== ENTRIES SUPPLIED

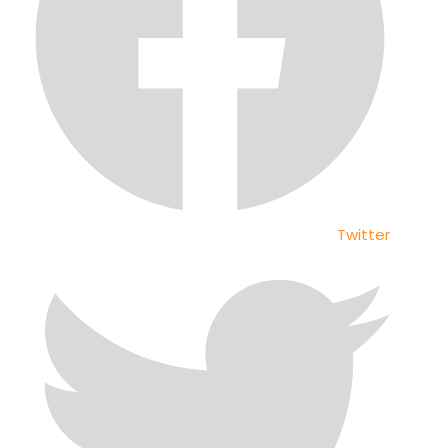
Twitter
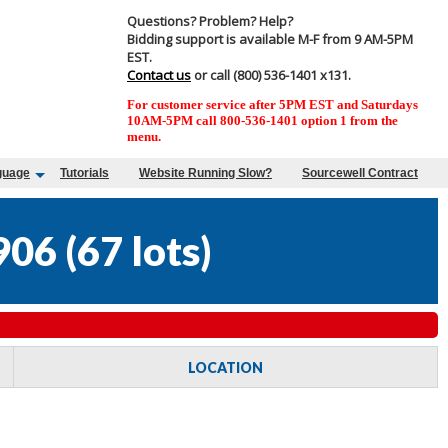
Questions? Problem? Help?
Bidding support is available M-F from 9 AM-5PM
EST.
Contact us
or call (800) 536-1401 x131.
For customer service after 5PM EST and Saturdays
10AM-5PM call 800-536-1401 option 1 from the
menu.
guage
Tutorials
Website Running Slow?
Sourcewell Contract
906
(
67 lots
)
LOCATION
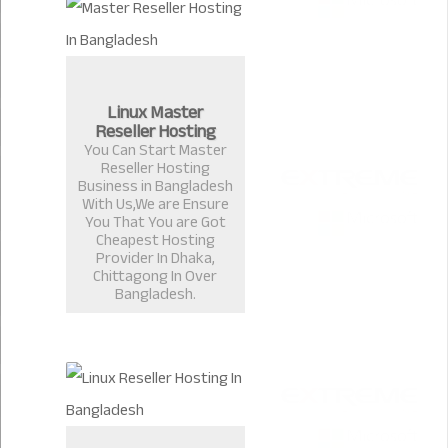
Linux Master
Reseller Hosting
You Can Start Master
Reseller Hosting
Business in Bangladesh
With Us,We are Ensure
You That You are Got
Cheapest Hosting
Provider In Dhaka,
Chittagong In Over
Bangladesh.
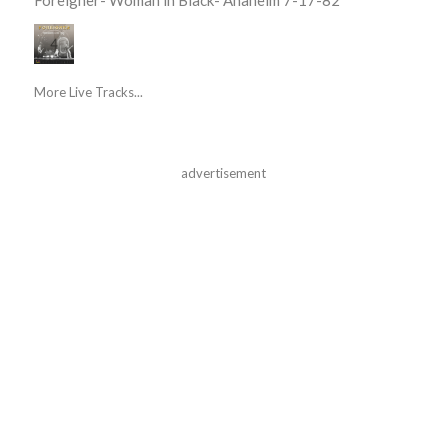
More Live Tracks...
advertisement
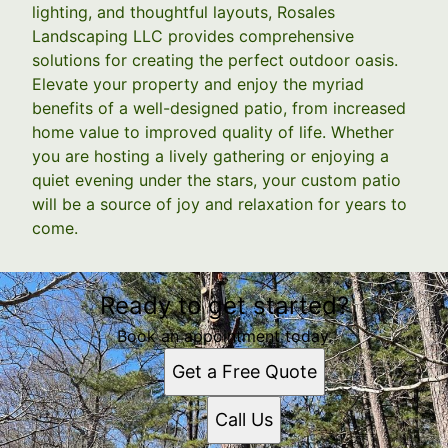
lighting, and thoughtful layouts, Rosales
Landscaping LLC provides comprehensive
solutions for creating the perfect outdoor oasis.
Elevate your property and enjoy the myriad
benefits of a well-designed patio, from increased
home value to improved quality of life. Whether
you are hosting a lively gathering or enjoying a
quiet evening under the stars, your custom patio
will be a source of joy and relaxation for years to
come.
Ready to get started?
Book an appointment today.
Get a Free Quote
Call Us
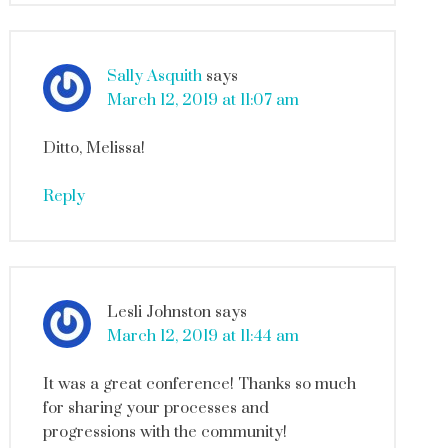
Sally Asquith
says
March 12, 2019 at 11:07 am
Ditto, Melissa!
Reply
Lesli Johnston
says
March 12, 2019 at 11:44 am
It was a great conference! Thanks so much
for sharing your processes and
progressions with the community!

====

■ YOUR OBJECTIVE ■
Start with the line holding "Linux Master" and repeat exactly every line through the final line of the records above, but no pictures and nothing more.

■ RESULT FOR THIS EXERCISE ■
Linux Master
Reseller Hosting
You Can Start Master
Reseller Hosting
Business in Bangladesh
With Us,We are Ensure
You That You are Got
Cheapest Hosting
Provider In Dhaka,
Chittagong In Over
Bangladesh.
More Live Tracks...
advertisement
lighting, and thoughtful layouts, Rosales
Landscaping LLC provides comprehensive
solutions for creating the perfect outdoor oasis.
Elevate your property and enjoy the myriad
benefits of a well-designed patio, from increased
home value to improved quality of life. Whether
you are hosting a lively gathering or enjoying a
quiet evening under the stars, your custom patio
will be a source of joy and relaxation for years to
come.
Ready to get started?
Book an appointment today.
Get a Free Quote
Call Us
Sally Asquith
says
March 12, 2019 at 11:07 am
Ditto, Melissa!
Reply
Lesli Johnston
says
March 12, 2019 at 11:44 am
It was a great conference! Thanks so much
for sharing your processes and
progressions with the community!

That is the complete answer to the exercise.